The title and content reflect the impact that William Klein’s 1966 film had on me. Qui êtes vous, Polly Maggoo? starring Dorothy McGowan, was a seminal period work; it did for make-up what Allen Jones did for shoes; it made make-up iconic and kitsch, ripe for examination, a subject for art, and it definitely got me out of the closet. This image makes considerable reference to scenes in Klein's film. Polly had a collage in her Paris appartement; the one in the middle frame was in my studio in the sixties. The optical art target features in the film as the emblem of Prince Igor's House of Borodine; 'op art' hails from the 60s and targets were often used by pop artists too. (In the titles and subtitles for the film, designed by Klein himself, the spelling is Maggoo but on the in-shot clapper board, it is Magoo.) The film searches for the real Polly; "Your life is a masquerade"; "That girl wears a mask. What's behind it?".

In my image, the subtitle reads "Va chercher la vérité sous le maquillage". The hidden text reads: "… un symbole d’élégance et de sophistication. J’ai l’impression que tout ça signifie un jeu. Vous jouez. Votre vie de mannequin est un mascarade. Vous jouez et les autres vous aident à jouer. La Bonne Fée vous a frappé …"

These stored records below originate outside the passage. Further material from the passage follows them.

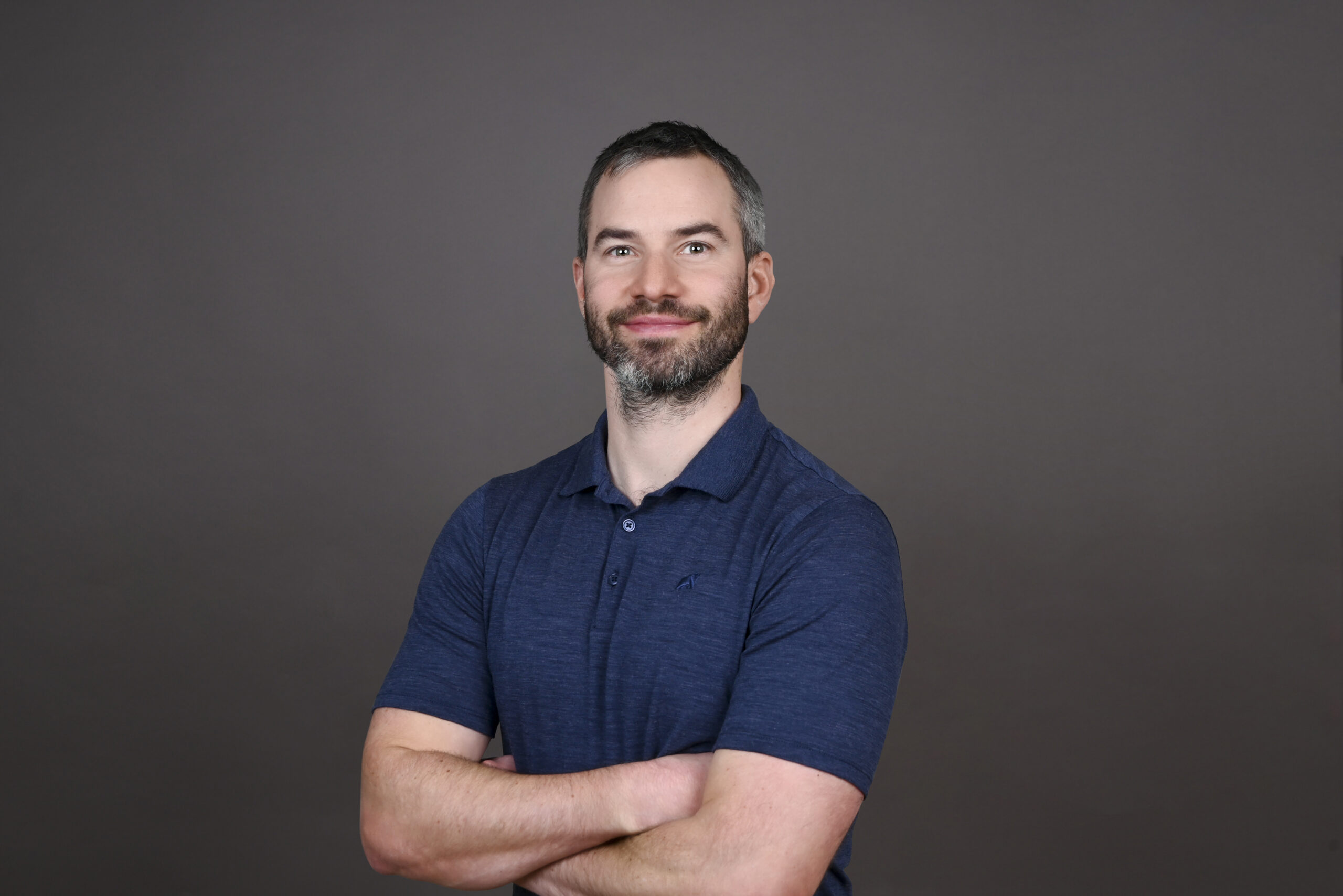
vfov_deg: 32.7
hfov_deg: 47.4
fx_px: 1530
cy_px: 448
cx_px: 672
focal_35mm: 41
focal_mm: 41
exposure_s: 1/160
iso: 100
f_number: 8
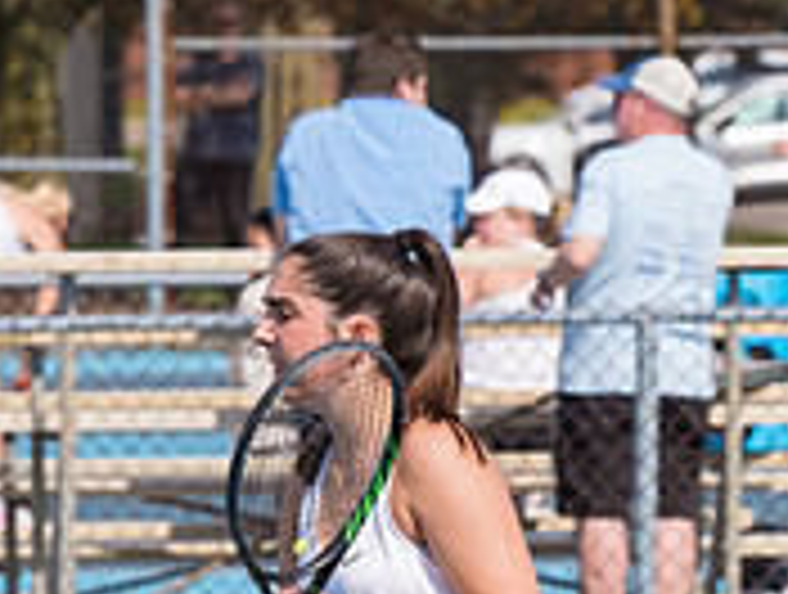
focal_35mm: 642
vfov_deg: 2.3
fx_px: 14645
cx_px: 365
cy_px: 824
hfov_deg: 3.1
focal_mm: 135
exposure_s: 1/1600
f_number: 5.6
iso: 320
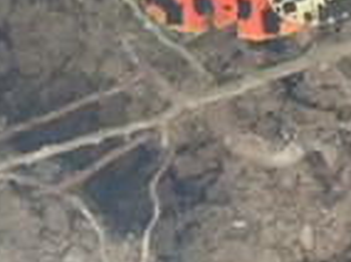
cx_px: 198
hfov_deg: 2.3
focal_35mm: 848
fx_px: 8584
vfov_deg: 1.7
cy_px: 47
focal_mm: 54
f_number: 5.6
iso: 1600
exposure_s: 1/200
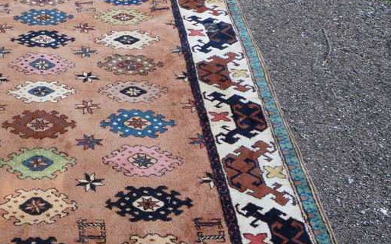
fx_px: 661
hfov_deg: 31.4
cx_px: 36
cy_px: 192
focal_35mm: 62
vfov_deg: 20.8
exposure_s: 1/100
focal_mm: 5.2
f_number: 3.3
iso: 100
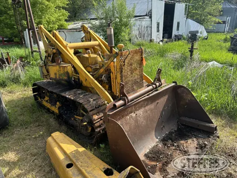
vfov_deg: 56.8
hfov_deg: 71.6
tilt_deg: -18.7
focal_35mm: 24
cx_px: 118
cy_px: 89
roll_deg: +1.1
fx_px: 164
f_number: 1.78
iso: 80
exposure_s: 1/1304
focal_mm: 6.86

 During my career, I have worked with a broad range of film media, from the smallest movie stock to 5x4 sheet film. Here three monochrome stills, shot on a medium format camera, are presented as if on 35mm movie colour comopt print stock – except that movie film would not normally have three radically different frames in succession. I don't know if Klein shot on 35mm – he probably did – but from the grotty print I saw, it could have been on 16mm!